Today Suffredin’s part of a bi-partisan effort that voted 12-5, for a rollback, and now he’s hoping commissioners stick to their guns to override the measure.
That includes Republican Tony Peraica, who showed up for the news conference: “The almost $900 million that this board has appropriated to the health bureau is more than adequate to take care of our statutory as well as moral obligations to the uninsured and the underinsured in this county. And we’re going to continue to do that.”

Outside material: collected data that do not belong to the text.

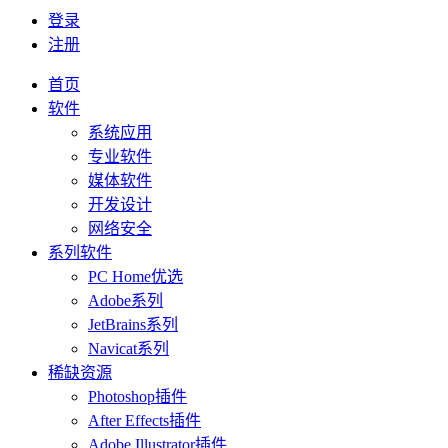
登录
注册
首页
软件
系统应用
专业软件
媒体软件
开发设计
网络安全
系列软件
PC Home优选
Adobe系列
JetBrains系列
Navicat系列
稀缺资源
Photoshop插件
After Effects插件
Adobe Illustrator插件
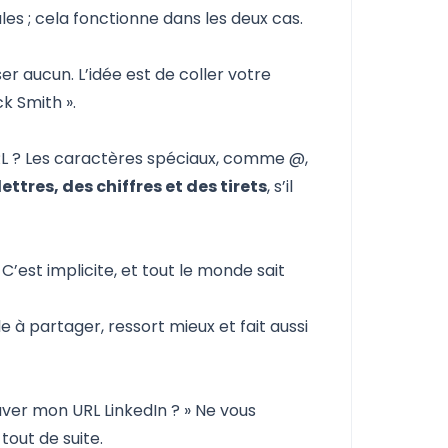
es ; cela fonctionne dans les deux cas.
er aucun. L’idée est de coller votre
k Smith ».
URL ? Les caractères spéciaux, comme @,
ttres, des chiffres et des tirets
, s’il
 C’est implicite, et tout le monde sait
e à partager, ressort mieux et fait aussi
ver mon URL LinkedIn ? » Ne vous
 tout de suite.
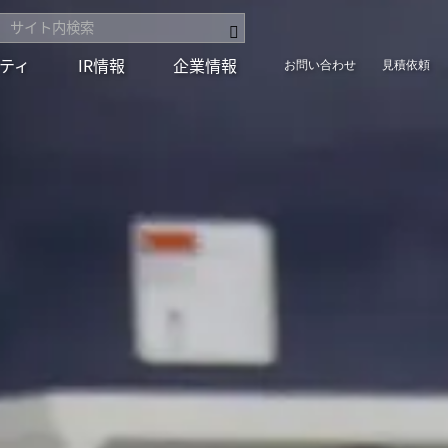
ティ
IR情報
企業情報
お問い合わせ
見積依頼
組み
セラミックス
保有特許
組み
コアテクノロジー
用語集
ct
統合レポート2025
統合レポート2025
の歩み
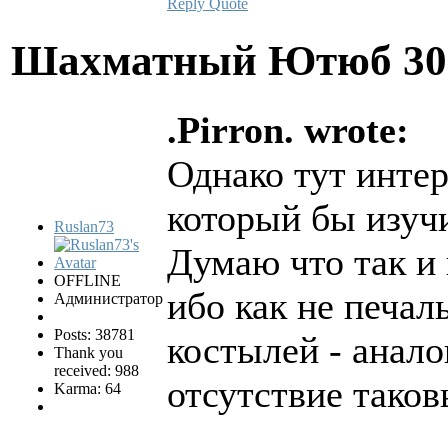
Reply
Quote
Шахматный Ютюб
30
.Pirron. wrote:
Однако тут инте
который бы изуч
Ruslan73
Думаю что так и 
OFFLINE
ибо как не печал
Администратор
Posts: 38781
костылей - анал
Thank you
received: 988
отсутствие таков
Karma: 64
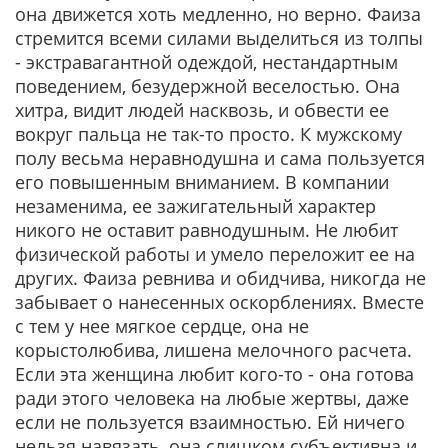
она движется хоть медленно, но верно. Фаиза
стремится всеми силами выделиться из толпы
- экстравагантной одеждой, нестандартным
поведением, безудержной веселостью. Она
хитра, видит людей насквозь, и обвести ее
вокруг пальца не так-то просто. К мужскому
полу весьма неравнодушна и сама пользуется
его повышенным вниманием. В компании
незаменима, ее зажигательный характер
никого не оставит равнодушным. Не любит
физической работы и умело переложит ее на
других. Фаиза ревнива и обидчива, никогда не
забывает о нанесенных оскорблениях. Вместе
с тем у нее мягкое сердце, она не
корыстолюбива, лишена мелочного расчета.
Если эта женщина любит кого-то - она готова
ради этого человека на любые жертвы, даже
если не пользуется взаимностью. Ей ничего
нельзя навязать, она слишком субъективна и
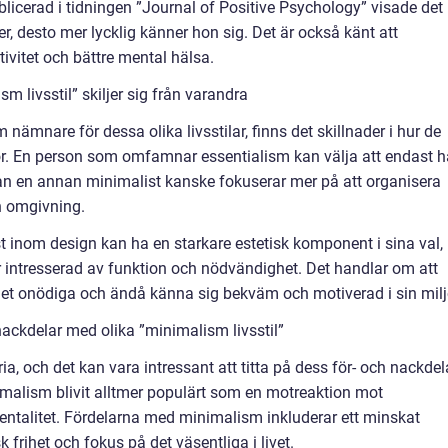
blicerad i tidningen ”Journal of Positive Psychology” visade det
er, desto mer lycklig känner hon sig. Det är också känt att
ivitet och bättre mental hälsa.
m livsstil” skiljer sig från varandra
ämnare för dessa olika livsstilar, finns det skillnader i hur de
r. En person som omfamnar essentialism kan välja att endast h
an en annan minimalist kanske fokuserar mer på att organisera
n omgivning.
t inom design kan ha en starkare estetisk komponent i sina val,
 intresserad av funktion och nödvändighet. Det handlar om att
 det onödiga och ändå känna sig bekväm och motiverad i sin milj
ackdelar med olika ”minimalism livsstil”
ia, och det kan vara intressant att titta på dess för- och nackdel
malism blivit alltmer populärt som en motreaktion mot
ntalitet. Fördelarna med minimalism inkluderar ett minskat
frihet och fokus på det väsentliga i livet.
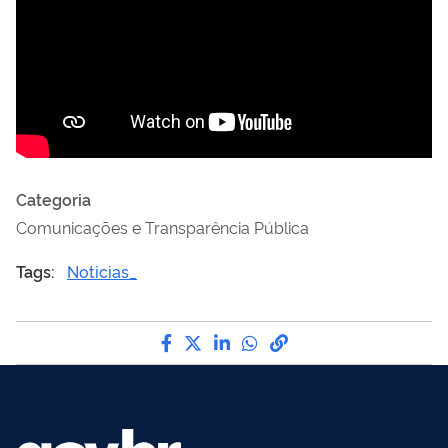
Categoria
Comunicações e Transparência Pública
Tags:
Noticias_
Compartilhe por Facebook
Compartilhe por Twitter
Compartilhe por LinkedI
Compartilhe por Wha
link para Copiar pa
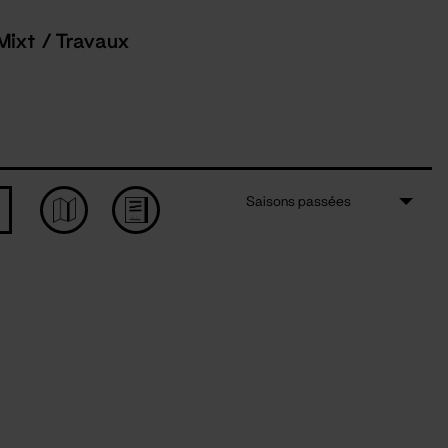
Mixt / Travaux
Saisons passées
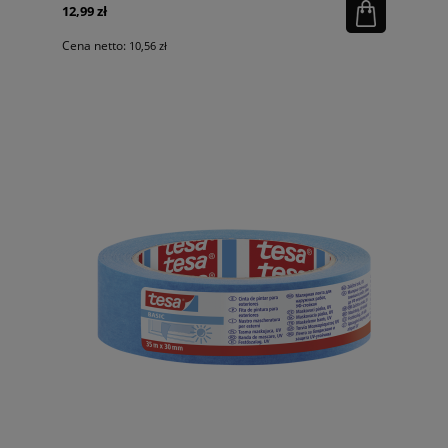
12,99 zł
Cena netto:
10,56 zł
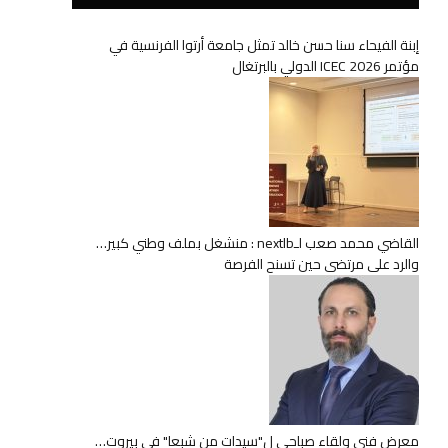
إبنة الفيحاء سنا حسن خالد تمثل جامعة أرتوا الفرنسية في
مؤتمر ICEC 2026 الدولي بالبرتغال
القاضي محمد صعب لـnextlb : منشغل بملف وطني كبير…
والرد على مرتضى حين تسنح الفرصة
معرض فني ولقاء صباحي ل"سيدات من شبعا" في بيروت…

Gov. Pat Quinn earlier this month signed in to law a measure that lowers the veto threshold for the 17-member commission from 14 votes to 11 — a move that was as much about the 2010 election as it was bringing Cook County in line with the rest of the state’s and even the federal three-fifths majority override rules. But nothing is ever set in stone at the Cook County Board.
After voting to roll back the tax earlier this year, Commissioner Deborah Sims did an about-face after Stroger vetoed the measure.
Likewise, Commissioner Joan Murphy was a co-sponsor of the most recent rollback measure, but turned around and voted against it.
A vote to override the veto is expected to happen during next Tuesday’s regular board meeting.